Common prefix of a list of strings

CarloM · October 24, 2013, 4:08pm

Is there a simple way to find the longest common prefix of a space-separated list of strings, optionally by field?

For example, given input:

"aaa_b_cc aaa_b_cc_ddd aaa_b_cc aaa_b_cd"

with no field separator, output:

aaa_b_c

with _ field separator, output:

aaa_b

I have an awk solution which appears to work (although I haven't done much testing):

function get_common_prefix() {
        list="$1"
        sep="$2"

        printf "$list" | awk '(NR==1) {pcount=split($0,prefix)}
                               (NR>1) {for (i=pcount;i>0;i--) {if ($i!=prefix) {pcount=i-1}}}
                                END {NF=pcount;print}' RS=' ' FS=$sep OFS=$sep
}

myprefix=$(get_common_prefix "$1" $2)

printf "[%s]\n" $myprefix

Searching didn't come up with anything more elegant that could handle both by character and by field. So, just wondering if the forum had any better solutions.

EDIT: The above (cygwin) doesn't seem to work very well on (non-gawk) AIX 6.1. Seems you can't fiddle with NF in END the way I've doing above (although just printing pcount fields of prefix works), and having a blank field separator seems equivalent to whitespace (i.e. it won't split by character).

RudiC · October 24, 2013, 4:47pm

Not sure if this should be considered more elegant, and it doesn't take into account field separators, but it would do the first job:

 A=(aaa_b_cc aaa_b_cc_ddd aaa_b_cc aaa_b_cd)
for ((i=1;i<=${#A[0]}; i++))                            # for the entire first string
  do for ((j=0;j<${#A[@]};j++))                         # for all strngs in array
       do P=${A%${A[0]:$i}}                             # get increasing length substring
          [ "${A[$j]#$P}" = "${A[$j]}" ] && break 2     # test if contained in all strings; if not, no CP, break out
       done
     CP=$P                                              # keep last valid common prefix
  done
echo $CP
aaa_b_c

Provided material:

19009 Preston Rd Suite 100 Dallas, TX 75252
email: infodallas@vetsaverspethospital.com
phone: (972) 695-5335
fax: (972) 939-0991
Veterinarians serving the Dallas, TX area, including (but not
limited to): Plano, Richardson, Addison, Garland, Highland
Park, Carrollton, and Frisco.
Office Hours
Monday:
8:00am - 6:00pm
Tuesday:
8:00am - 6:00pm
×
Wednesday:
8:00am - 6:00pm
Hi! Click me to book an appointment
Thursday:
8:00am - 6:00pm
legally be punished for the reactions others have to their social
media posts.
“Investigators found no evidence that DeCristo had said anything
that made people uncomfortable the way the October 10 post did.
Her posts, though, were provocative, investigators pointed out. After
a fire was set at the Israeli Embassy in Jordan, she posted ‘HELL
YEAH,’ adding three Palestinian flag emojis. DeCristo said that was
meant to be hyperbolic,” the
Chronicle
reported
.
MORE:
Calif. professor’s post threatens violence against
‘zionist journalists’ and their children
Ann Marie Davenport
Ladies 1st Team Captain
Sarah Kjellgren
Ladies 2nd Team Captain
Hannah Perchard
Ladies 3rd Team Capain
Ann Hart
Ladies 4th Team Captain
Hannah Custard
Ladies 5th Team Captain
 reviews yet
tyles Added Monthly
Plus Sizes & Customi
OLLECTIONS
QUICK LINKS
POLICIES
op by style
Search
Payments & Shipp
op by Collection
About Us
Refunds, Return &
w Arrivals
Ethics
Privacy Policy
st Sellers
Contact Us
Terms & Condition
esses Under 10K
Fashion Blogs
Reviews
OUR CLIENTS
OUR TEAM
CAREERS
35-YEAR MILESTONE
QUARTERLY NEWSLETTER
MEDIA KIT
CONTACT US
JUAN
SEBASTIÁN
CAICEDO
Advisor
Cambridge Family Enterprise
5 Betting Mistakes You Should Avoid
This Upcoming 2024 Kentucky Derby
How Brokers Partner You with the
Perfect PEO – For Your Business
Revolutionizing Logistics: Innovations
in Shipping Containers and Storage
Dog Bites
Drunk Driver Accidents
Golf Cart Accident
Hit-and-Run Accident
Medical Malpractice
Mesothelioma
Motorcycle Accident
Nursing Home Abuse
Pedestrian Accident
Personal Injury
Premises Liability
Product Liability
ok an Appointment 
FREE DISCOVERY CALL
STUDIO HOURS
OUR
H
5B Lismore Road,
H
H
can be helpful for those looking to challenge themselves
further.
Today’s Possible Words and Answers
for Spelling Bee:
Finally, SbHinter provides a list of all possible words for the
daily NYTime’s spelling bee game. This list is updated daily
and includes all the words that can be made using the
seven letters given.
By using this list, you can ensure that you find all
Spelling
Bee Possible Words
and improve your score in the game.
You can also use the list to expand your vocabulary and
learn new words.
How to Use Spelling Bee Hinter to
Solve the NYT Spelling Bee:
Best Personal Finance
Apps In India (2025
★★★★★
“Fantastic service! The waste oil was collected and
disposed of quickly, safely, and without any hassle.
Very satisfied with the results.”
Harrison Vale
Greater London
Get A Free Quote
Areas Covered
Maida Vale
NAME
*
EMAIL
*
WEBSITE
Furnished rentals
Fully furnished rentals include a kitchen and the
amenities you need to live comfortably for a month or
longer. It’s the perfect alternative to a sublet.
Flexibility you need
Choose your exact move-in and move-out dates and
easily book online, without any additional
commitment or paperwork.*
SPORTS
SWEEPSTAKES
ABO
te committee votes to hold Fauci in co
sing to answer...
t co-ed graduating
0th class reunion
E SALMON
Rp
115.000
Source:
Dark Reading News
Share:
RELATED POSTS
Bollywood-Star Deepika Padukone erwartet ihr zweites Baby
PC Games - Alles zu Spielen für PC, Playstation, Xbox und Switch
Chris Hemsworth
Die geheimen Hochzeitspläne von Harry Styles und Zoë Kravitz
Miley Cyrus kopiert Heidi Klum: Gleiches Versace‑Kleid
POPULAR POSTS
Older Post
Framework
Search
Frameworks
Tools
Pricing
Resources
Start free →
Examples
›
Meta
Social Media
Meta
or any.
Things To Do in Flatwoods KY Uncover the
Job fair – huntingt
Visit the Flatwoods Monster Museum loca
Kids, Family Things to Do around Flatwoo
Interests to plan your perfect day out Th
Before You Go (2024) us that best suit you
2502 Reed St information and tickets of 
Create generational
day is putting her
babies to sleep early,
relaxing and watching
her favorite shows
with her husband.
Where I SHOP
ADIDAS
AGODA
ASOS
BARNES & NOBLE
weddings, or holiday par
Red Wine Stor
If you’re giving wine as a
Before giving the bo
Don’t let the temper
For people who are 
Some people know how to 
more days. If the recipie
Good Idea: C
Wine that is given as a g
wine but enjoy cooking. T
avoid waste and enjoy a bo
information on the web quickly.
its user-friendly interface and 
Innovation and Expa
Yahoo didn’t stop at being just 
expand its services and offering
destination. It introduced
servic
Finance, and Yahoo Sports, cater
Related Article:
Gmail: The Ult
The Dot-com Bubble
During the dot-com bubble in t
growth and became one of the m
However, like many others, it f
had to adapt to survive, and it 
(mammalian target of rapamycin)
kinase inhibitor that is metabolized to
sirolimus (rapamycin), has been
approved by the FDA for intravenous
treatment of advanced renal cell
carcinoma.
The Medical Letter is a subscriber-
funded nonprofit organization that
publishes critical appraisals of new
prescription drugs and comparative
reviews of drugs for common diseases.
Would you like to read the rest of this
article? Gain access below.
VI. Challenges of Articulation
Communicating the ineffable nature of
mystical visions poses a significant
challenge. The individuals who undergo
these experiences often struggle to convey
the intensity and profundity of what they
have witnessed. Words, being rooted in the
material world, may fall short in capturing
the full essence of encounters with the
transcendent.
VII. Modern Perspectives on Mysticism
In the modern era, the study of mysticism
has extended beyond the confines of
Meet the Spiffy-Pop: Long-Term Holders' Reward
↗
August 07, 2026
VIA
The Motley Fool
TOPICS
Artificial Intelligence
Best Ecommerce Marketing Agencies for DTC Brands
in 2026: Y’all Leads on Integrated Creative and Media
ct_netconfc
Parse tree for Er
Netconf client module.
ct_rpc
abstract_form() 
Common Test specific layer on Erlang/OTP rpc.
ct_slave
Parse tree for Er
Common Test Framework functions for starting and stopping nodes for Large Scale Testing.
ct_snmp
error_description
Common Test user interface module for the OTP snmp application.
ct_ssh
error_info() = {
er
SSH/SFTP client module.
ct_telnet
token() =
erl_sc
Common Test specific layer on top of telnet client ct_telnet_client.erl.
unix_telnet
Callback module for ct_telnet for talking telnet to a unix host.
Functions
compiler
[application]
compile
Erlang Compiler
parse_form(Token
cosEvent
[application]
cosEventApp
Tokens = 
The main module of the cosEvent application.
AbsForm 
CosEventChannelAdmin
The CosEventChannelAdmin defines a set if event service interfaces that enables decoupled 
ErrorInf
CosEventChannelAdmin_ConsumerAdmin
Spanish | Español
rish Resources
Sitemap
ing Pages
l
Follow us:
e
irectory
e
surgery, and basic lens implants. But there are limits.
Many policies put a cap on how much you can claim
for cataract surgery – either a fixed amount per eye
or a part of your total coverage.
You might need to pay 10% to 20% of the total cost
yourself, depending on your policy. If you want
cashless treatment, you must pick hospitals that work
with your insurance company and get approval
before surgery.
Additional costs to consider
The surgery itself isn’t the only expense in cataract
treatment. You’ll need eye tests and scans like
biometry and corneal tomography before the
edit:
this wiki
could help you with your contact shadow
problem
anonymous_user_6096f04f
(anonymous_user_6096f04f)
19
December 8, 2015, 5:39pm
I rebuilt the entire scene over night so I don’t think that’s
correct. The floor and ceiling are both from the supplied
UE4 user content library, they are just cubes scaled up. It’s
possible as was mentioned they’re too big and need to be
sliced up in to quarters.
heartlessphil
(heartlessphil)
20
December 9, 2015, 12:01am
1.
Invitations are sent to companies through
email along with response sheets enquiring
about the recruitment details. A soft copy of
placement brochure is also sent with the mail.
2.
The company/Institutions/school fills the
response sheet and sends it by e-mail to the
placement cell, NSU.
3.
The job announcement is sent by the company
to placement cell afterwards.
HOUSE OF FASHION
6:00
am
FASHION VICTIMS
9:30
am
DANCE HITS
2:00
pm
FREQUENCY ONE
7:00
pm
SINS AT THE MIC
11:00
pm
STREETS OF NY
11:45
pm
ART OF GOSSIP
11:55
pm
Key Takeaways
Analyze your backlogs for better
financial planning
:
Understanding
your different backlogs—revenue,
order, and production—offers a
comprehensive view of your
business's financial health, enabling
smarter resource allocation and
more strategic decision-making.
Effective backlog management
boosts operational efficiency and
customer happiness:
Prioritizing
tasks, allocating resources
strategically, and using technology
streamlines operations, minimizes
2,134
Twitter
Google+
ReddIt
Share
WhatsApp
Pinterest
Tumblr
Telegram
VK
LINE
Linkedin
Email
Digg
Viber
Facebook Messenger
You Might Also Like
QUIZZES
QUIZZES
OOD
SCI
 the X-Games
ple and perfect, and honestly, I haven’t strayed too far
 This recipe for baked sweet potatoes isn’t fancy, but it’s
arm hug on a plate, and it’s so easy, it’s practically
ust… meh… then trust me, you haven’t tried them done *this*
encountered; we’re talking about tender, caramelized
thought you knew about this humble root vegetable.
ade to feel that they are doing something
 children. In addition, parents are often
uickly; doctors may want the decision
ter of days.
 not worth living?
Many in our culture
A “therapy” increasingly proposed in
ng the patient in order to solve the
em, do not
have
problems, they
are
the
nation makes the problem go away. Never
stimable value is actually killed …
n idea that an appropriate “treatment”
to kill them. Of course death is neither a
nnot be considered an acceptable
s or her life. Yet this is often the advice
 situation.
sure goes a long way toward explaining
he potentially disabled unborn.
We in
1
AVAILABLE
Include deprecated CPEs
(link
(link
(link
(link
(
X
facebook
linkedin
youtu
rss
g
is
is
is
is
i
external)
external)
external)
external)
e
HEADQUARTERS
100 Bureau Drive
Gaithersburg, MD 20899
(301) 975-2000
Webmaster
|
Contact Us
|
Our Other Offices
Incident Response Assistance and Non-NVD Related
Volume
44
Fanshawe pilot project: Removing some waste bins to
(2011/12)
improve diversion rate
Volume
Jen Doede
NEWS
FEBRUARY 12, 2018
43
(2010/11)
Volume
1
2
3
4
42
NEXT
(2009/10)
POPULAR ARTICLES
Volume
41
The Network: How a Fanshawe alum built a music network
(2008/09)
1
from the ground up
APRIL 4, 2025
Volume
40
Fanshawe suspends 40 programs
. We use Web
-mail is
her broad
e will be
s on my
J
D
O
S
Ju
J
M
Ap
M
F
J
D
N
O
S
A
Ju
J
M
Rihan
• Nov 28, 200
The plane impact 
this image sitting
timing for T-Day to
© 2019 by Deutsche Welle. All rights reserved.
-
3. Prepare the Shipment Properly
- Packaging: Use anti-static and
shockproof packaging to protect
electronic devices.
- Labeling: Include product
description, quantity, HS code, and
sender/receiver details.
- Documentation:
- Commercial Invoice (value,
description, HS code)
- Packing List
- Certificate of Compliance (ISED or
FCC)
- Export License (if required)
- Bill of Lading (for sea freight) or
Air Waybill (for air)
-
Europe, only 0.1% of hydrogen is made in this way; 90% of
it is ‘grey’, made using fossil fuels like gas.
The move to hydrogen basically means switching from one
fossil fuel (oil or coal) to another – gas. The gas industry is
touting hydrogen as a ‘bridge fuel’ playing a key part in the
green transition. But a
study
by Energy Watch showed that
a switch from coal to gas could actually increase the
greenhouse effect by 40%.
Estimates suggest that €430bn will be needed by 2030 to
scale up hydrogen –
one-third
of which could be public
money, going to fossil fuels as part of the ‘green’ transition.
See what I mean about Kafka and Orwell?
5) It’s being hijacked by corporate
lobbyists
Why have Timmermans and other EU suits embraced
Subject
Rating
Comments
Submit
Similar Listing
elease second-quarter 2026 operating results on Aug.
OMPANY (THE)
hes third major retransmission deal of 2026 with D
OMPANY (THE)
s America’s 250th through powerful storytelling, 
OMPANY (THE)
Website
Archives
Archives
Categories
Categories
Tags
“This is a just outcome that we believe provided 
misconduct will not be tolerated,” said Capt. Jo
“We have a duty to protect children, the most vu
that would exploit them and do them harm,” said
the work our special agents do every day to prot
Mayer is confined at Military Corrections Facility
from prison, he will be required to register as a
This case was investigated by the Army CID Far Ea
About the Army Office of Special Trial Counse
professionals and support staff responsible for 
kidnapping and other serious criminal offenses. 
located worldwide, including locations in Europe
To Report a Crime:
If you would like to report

What the exercise asks: Could you output, word for word, the stretch of the common-prefix forum thread that begins at the words "Searching didn't come" and stops after "any better solutions."?

Output below:
Searching didn't come up with anything more elegant that could handle both by character and by field. So, just wondering if the forum had any better solutions.